Scheinbar schwerelos…
…gleiten sie über das Wasser, als hätten sie die Schwerkraft für einen Moment außer Kraft gesetzt. Wenn die Wingfoiler bei den Sport Austria Finals powered by Österreichische Lotterien auf der Neuen Donau um die Medaillen kämpfen, verwandelt sich das Wiener Gewässer in eine Bühne für spektakuläre Manöver und faszinierende Flugphasen. Von 5. bis 7. Juni wird die Bundeshauptstadt zum Schauplatz eines der aufstrebensten Trends im internationalen Wassersport.

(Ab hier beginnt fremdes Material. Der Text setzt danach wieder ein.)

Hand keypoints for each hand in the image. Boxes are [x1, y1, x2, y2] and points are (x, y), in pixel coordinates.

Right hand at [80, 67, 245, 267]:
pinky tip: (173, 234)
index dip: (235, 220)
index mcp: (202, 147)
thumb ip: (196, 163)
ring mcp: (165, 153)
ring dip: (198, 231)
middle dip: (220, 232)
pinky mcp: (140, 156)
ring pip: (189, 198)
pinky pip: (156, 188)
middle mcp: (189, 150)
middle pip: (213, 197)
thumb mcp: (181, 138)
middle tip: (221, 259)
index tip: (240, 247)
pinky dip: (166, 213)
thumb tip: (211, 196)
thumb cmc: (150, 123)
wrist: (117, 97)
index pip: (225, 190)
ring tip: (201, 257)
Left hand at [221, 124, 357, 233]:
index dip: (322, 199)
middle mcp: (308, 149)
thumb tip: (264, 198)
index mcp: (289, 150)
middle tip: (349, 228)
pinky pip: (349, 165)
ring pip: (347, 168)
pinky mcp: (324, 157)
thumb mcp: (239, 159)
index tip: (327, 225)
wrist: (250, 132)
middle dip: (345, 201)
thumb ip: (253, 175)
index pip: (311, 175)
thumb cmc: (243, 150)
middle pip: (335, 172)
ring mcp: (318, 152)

Wingfoil verbindet Elemente aus Surfen, Segeln und Kitesurfen zu einer Disziplin, die Geschwindigkeit, Dynamik und Freiheitsgefühl auf einzigartige Weise vereint. Die Athlet:innen stehen auf einem Board, unter dem ein Hydrofoil montiert ist – eine Unterwasser-Tragfläche, die das Board ab einer bestimmten Geschwindigkeit aus dem Wasser hebt. Angetrieben werden sie von einem sogenannten Wing, einem frei beweglichen, aufblasbaren Segel. Das Ergebnis: Die Fahrer schweben nahezu lautlos, elegant wirkend über die Wasseroberfläche.

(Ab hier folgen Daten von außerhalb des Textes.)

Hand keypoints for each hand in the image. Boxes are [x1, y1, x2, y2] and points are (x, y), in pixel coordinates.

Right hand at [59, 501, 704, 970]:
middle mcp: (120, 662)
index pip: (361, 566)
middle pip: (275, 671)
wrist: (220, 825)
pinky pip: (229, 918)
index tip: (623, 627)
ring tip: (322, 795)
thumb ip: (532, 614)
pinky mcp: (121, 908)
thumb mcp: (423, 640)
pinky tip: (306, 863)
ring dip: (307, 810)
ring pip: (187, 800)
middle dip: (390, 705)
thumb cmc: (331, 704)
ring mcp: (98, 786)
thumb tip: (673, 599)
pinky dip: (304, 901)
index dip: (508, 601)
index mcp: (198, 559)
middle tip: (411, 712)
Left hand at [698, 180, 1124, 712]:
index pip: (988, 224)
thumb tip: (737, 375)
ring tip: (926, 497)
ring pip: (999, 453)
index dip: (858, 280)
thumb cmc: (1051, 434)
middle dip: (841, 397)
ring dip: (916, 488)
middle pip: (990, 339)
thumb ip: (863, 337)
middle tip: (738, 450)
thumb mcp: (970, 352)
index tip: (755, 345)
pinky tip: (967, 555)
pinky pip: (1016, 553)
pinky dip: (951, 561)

Fluggefühle auf der Donauinsel
„Wenn das Board einmal abhebt, fühlt es sich an, als würde man fliegen. Genau dieses Gefühl macht den Reiz unserer Sportart aus“, sagt Youngster Luis Böhm. „Dazu kommt, dass man sehr schnell Fortschritte macht und ständig neue Herausforderungen findet.“
Während Wingfoilen normalerweise auf großen Seen oder am Meer mit weiten Distanzen betrieben wird, wartet bei den Sport Austria Finals eine besondere Herausforderung. Die Wettkämpfe finden auf der Neuen Donau nahe der Reichsbrücke statt. Ein vergleichsweise kompaktes Revier, das selbst die besten Athlet:innen vor neue Aufgaben stellt.

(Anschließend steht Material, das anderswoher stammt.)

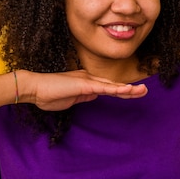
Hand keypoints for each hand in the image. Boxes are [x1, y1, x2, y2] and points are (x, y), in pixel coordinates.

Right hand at [24, 70, 147, 110]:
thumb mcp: (70, 100)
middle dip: (130, 89)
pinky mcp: (84, 84)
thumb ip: (83, 97)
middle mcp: (88, 78)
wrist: (34, 89)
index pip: (107, 88)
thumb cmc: (48, 95)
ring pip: (112, 86)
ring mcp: (87, 81)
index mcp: (85, 83)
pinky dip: (117, 89)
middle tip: (144, 90)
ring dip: (128, 89)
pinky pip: (104, 88)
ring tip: (142, 90)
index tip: (133, 93)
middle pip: (113, 85)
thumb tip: (94, 96)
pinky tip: (128, 90)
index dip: (121, 90)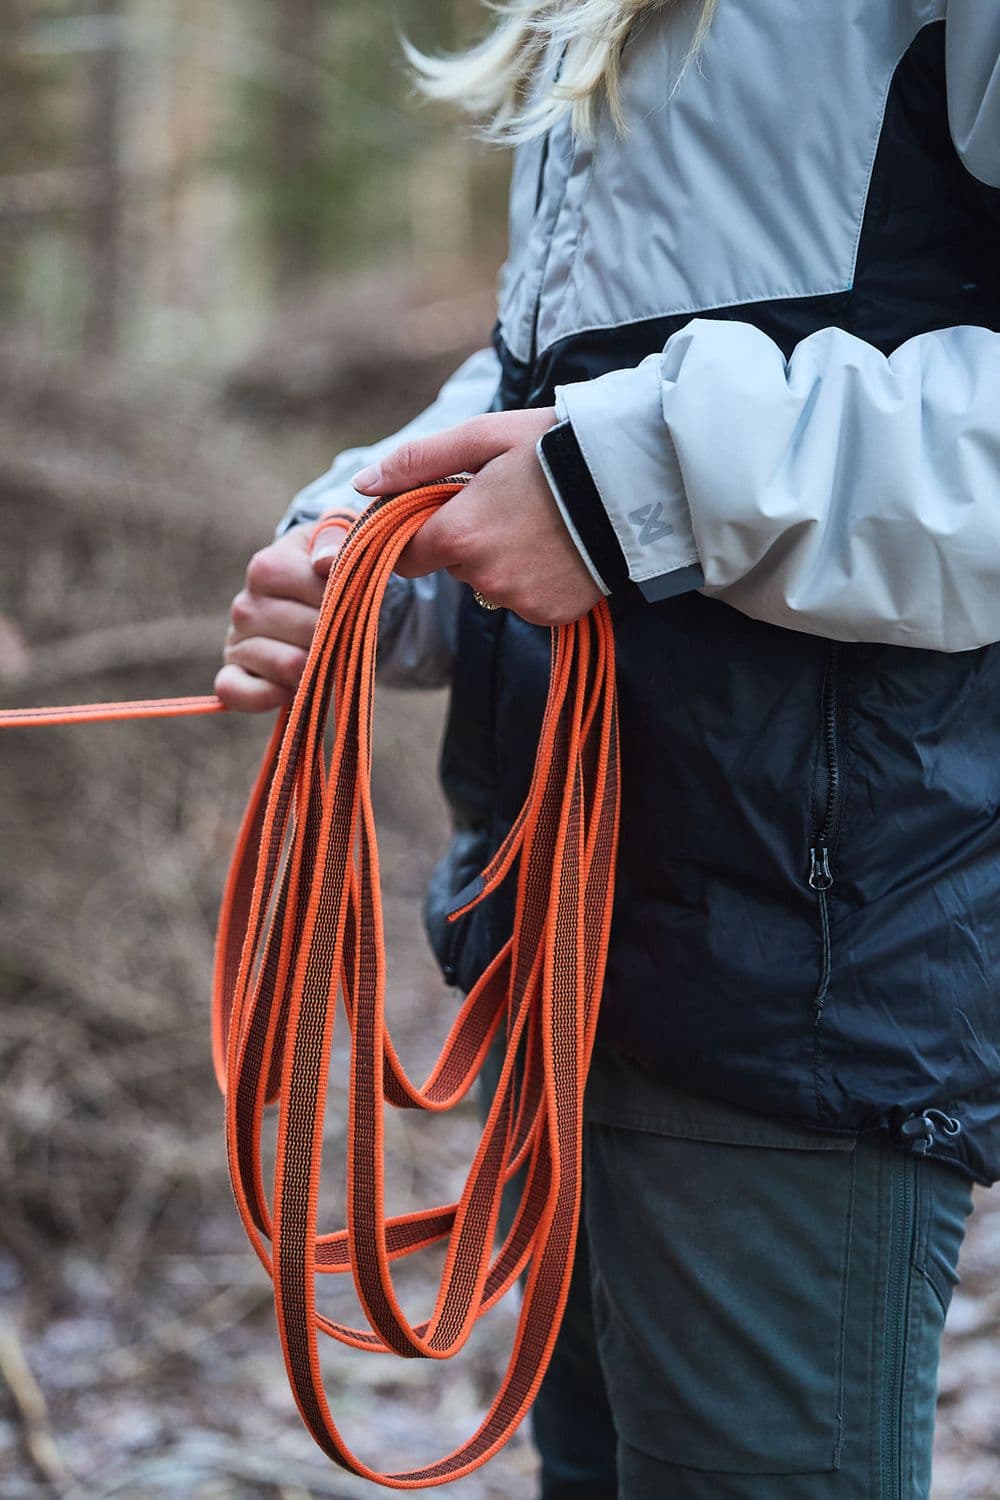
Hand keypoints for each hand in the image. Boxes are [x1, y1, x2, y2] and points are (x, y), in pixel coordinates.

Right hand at [215, 525, 340, 712]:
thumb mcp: (341, 537)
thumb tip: (324, 564)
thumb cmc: (329, 566)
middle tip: (340, 632)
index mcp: (266, 567)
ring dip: (317, 668)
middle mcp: (244, 604)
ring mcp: (235, 642)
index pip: (319, 593)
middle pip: (309, 635)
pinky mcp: (231, 676)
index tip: (353, 597)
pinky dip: (268, 696)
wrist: (310, 594)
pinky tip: (292, 690)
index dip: (347, 601)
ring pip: (287, 666)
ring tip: (322, 655)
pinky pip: (235, 693)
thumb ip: (337, 540)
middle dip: (336, 637)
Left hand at [352, 409, 601, 626]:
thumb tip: (363, 485)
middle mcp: (483, 577)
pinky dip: (537, 579)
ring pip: (492, 584)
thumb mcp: (484, 437)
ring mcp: (520, 600)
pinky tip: (563, 548)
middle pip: (454, 566)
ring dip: (505, 560)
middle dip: (470, 539)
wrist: (636, 481)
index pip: (405, 555)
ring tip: (544, 523)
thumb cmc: (556, 448)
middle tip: (511, 502)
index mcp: (458, 533)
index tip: (437, 515)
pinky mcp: (552, 615)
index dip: (416, 535)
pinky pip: (527, 600)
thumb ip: (418, 462)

„Der Bewerb auf der Donau wird deutlich technischer und weniger vorhersehbar, weil die Bedingungen enger und stark von Wind und Umgebung abhängig sind. Gerade das macht es aber auch spannend. Man muss sich anpassen, etwas anderes Material fahren und kann sich nicht einfach auf gewohnte Abläufe verlassen“, erklärt Dieter Lang.
Der Wind, der Wind…
Der Routinier kennt die Bedingungen wie kaum ein anderer, war er doch im vergangenen Jahr über 180 Tage auf dem Donauwasser unterwegs. „Das ist nur möglich, weil beim Wingfoilen deutlich weniger Wind als bei ähnlichen Disziplinen wie Wind- oder Kitesurfen nötig ist“, sagt Lang. Sollte der Wind dennoch einmal Pause machen, wechseln viele Athlet:innen kurzerhand vom Wing- aufs Pumpfoil und bleiben so weiter auf dem Wasser aktiv.
Für Zuschauerinnen und Zuschauer bietet Wingfoil beste Unterhaltung. Im Speed-Bewerb zählt jede Sekunde auf dem Kurs, während im Freestyle spektakuläre Sprünge, Rotationen und technische Manöver über Sieg oder Niederlage entscheiden. Die unmittelbare Nähe zum Geschehen macht die Sportart bei den Sport Austria Finals besonders erlebbar und zeigt, warum Wingfoil weltweit zu den großen Trends im Wassersport zählt.